La riunione è stata presieduta dal ministro degli esteri russo Sergei Lavrov, fortemente voluta dal presidente Vladimir Putin che da giorni, con contatti bilaterali, cerca di mediare e che ha definito gli scontri nella regione azera che aspira all'indipendenza, una tragedia.

L'Azerbaigian vanta successi militari e continua l'avanzata

Il contesto in cui è avvenuto il vertice non è tuttavia dei migliori. Mentre i tre erano riuniti a Mosca, infatti, il presidente dell'Azerbaigian Ilham Aliyev in un discorso trionfalistico ha comunicato che le forze azere hanno sfondato la linea del fronte, conquistato la città strategica di Hadrut e che avanzano verso la capitale del Nagorno-Karabakh. "Ora il conflitto si sta risolvendo militarmente, dopo si risolverà politicamente", ha detto Aliyev, non proprio un ramoscello d'ulivo.

L'Armenia sarebbe disponibile a una tregua ma Baku no. Per l'Azerbaigian la conditio sine qua non per il cessate il fuoco è il ritiro totale delle forze armene dal Nagorno-Karabakh "dopo 30 anni di tentativi di accordo falliti", ha lamentato Aliyev.

Accuse reciproche

Gli scontri, che oggi hanno conosciuto una recrudescenza, sono verso il sud del Karabakh, verso il confine iraniano, su questo le fonti sono concordi. Per il resto la retorica della propaganda oscura la certezza.
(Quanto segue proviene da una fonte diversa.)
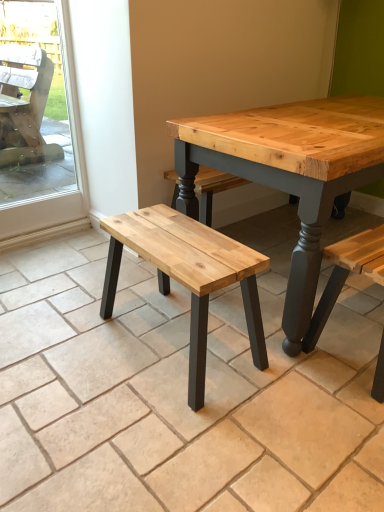
This screenshot has height=512, width=384. In order to click on vacant space to the left of natural wood bench at center in this screenshot , I will do `click(69, 343)`.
A quanto pare sono proseguiti i bombardamenti sulla capitale del Karabakh, Stepanakert, i cui abitanti sono stati per lo più evacuati in Armenia.

Il difensore civico locale Artak Beglarián ha denunciato che l'artiglieria e l'aviazione azera continuano a colpire obiettivi civili, comprese le chiese, cosa che è stata negata da Baku.

L'Azerbaigian ha risposto accusando l'Armenia di aver sparato contro aree popolate nelle regioni di Goranbói, Terter e Agdam e di aver ferito tre civili a Fizuli.